Since the reassembly function is now broken, I guess that the best thing to do right now is to back out of my earlier proposed change to reassembly.c. This will however make ethereal crash again in memcpy called from reasseble.c most certainly when decoding Bittorrent data.

*All* Bittorrent data, or just some? "Update list of packets in real time":

Just some. It seems to occur especially when the capture is missing frames.
Anyhow, it only occurs when Bittorrent dissector is enabled.

only if performing a capture with "Update list of packets in realtime"
enabled.

3. The crash only ocurrs when ethereal decodes gathered data, that is

doesn't affect the way dissection is done (it dissects as it reads the file - i.e., as new packets are put in the file - and puts up the dissection as that happens), but it *might* increase the chances of packets being dropped (as Ethereal's doing a lot more work as packets arrive).

Do you have a capture file that shows this problem? (If Ethereal crashes, the capture file will probably be in /tmp or /var/tmp or C:\temp or...; with the bug fix, you can save it.

Currently, with the capture files that I have, it requires two sets of capture files (I captured bittorrent data to rotating sets of files). Each file is about 20MB.
I will fiddle with this a bit using your changes to reassemble.c.

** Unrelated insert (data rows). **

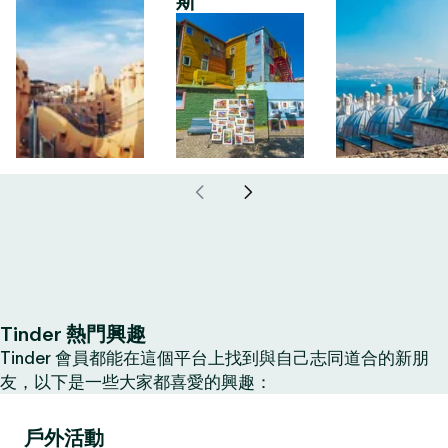
斯
Tinder 熱門興趣
Tinder 會員都能在這個平台上找到與自己志同道合的新朋
友，以下是一些大家都喜愛的興趣：
戶外活動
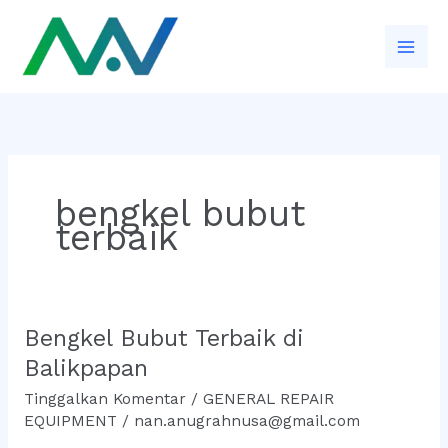
Lewati
ke
konten
bengkel bubut
terbaik
Bengkel Bubut Terbaik di
Bengkel
Bubut
Balikpapan
Terbaik
Tinggalkan Komentar
/
GENERAL REPAIR
di
EQUIPMENT
/
nan.anugrahnusa@gmail.com
Balikpapan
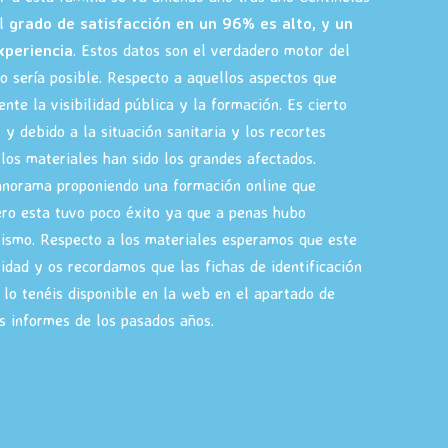
El
grado de satisfacción en un 96% es alto, y un
xperiencia
. Estos datos son el verdadero motor del
o sería posible. Respecto a aquellos aspectos que
te la visibilidad pública y la formación. Es cierto
 y debido a la situación sanitaria y los recortes
los materiales han sido los grandes afectados.
anorama proponiendo una formación online que
ro esta tuvo poco éxito ya que a penas hubo
mismo. Respecto a los materiales esperamos que este
idad y os recordamos que las fichas de identificación
 lo tenéis disponible en la web en el apartado de
es informes de los pasados años.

Should perhaps the API at hand for dissectors be changed so that when decoding PDU data, the dissector would be able to return TRUE or FALSE in a similar way to the heur functions?

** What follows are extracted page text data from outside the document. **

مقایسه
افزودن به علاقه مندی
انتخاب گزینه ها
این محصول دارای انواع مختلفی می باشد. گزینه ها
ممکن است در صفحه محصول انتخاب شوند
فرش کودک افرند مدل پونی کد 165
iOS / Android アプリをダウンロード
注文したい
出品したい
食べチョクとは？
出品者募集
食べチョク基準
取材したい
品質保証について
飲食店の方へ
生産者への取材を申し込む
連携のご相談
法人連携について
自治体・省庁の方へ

It should be changed to allow it to return some "mine" or "not mine" indication. Currently, we have such a mechanism, but it's not really clean. It returns an indication of how many bytes of the packet were dissected; unfortunately, there are places were turning 0 for "not mine" causes problems (yes, really - I could find out where it was, but it'd take some work). I've eliminated one place where that number is used; if I can eliminate all of them (or provide some other way to get that information), we could just have the dissectors return a TRUE/FALSE indication.

That would be neat.

I honestly do not know what the best solution would be for this problem as it is reassemble.c that is vulnerable to dissectors that cannot handle their data correctly.

I understand (now) that my interpretation of FD_NOT_MALLOCED was not correct, the fact still remains though that reassemble.c passed invalid (unallocated data) to memcpy. I only noticed this when also the FD_NOT_MALLOCED bit was set, hence my misinterpretation. I guess that Ronnie Sahlbergs proposal for a new memory allocation API could be used to detect that a memory are is not valid and should not be passed on to for instance memcpy.

The best solution to this problem is to figure out what code path leads there and, based on that, to figure out at what point a check should be inserted to detect it.

I do agree!

A too-large length, at least for a protocol running atop TCP, *shouldn't* cause a problem (other than filling up memory with reassembled data), as tcp_dissect_pdus() checks for overflows.

/ Peter